A senior executive of a pro-Pyongyang group of Korean residents of Japan was arrested on Wednesday for allegedly ordering the embezzlement of 820 million yen from the failed Chogin Tokyo credit union.
Kang Young Kwan, a 66-year-old executive of the General Association of Korean Residents in Japan (Chongryun), had been hospitalized in Tokyo but was released for questioning, police sources said.
In consultation with Kang's doctors it was judged that he would be able to withstand detention, they added.
Kang currently serves as a member of Chongryun's central standing committee. He became a full-time employee of the Korean residents' group in 1960, working in the organization's financial bureau and heading the section from 1993 to 1999.
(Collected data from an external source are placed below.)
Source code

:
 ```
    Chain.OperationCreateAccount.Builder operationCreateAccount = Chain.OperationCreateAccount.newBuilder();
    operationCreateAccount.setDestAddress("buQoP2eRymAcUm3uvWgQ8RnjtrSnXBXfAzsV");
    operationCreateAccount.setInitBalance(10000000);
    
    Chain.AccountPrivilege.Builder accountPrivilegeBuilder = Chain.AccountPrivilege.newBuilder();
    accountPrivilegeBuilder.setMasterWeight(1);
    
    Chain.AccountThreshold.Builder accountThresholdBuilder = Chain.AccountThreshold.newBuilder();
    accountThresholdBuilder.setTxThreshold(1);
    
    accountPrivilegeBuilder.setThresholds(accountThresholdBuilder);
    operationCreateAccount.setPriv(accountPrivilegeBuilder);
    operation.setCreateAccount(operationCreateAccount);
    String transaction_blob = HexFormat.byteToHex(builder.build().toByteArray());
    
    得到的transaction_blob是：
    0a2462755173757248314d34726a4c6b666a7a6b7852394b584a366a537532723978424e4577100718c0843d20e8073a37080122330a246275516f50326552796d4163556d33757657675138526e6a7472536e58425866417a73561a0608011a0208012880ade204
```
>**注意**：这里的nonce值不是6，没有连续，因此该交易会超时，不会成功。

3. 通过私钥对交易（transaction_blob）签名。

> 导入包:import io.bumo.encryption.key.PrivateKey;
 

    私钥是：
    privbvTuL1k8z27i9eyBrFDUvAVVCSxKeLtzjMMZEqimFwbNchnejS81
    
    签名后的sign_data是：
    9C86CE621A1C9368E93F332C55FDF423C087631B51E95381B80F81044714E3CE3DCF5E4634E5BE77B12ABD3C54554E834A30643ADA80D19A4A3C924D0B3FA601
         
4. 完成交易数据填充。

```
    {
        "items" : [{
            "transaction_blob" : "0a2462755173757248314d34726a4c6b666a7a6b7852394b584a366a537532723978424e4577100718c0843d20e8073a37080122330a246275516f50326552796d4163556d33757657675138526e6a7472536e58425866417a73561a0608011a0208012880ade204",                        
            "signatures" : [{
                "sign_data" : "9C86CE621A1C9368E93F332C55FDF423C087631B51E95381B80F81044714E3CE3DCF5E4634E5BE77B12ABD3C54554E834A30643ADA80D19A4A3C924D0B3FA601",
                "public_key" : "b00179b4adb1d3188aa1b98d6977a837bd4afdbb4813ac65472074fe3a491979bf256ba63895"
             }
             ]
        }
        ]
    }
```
Earlier in the day, prosecutors indicted Chong Gyong Saeng, 64, and Sin Byong Jung, 54, both former heads of Chogin Tokyo, on charges of obstructing a 1998 Tokyo Metropolitan Government financial inspection of the union.
According to investigators, Kang instructed Chong and other Chogin Tokyo executives to illegally divert 820 million yen from the credit union's funds in the form of fake loans to 23 firms and individuals from around 1994 to 1998.
Chong and the others allegedly forged promissory notes for the credit union with the names of the companies and individuals that purportedly received the loans and used them as collateral. When settlement dates for the notes came, they replaced them with new notes, the sources said.
Police believe 70 percent of the money allegedly embezzled was used to falsely show that interest on the union's loans to Chongryun officials had been repaid, while the other 30 percent went directly to Chongryun, the sources said.
The credit union collapsed in May 1999.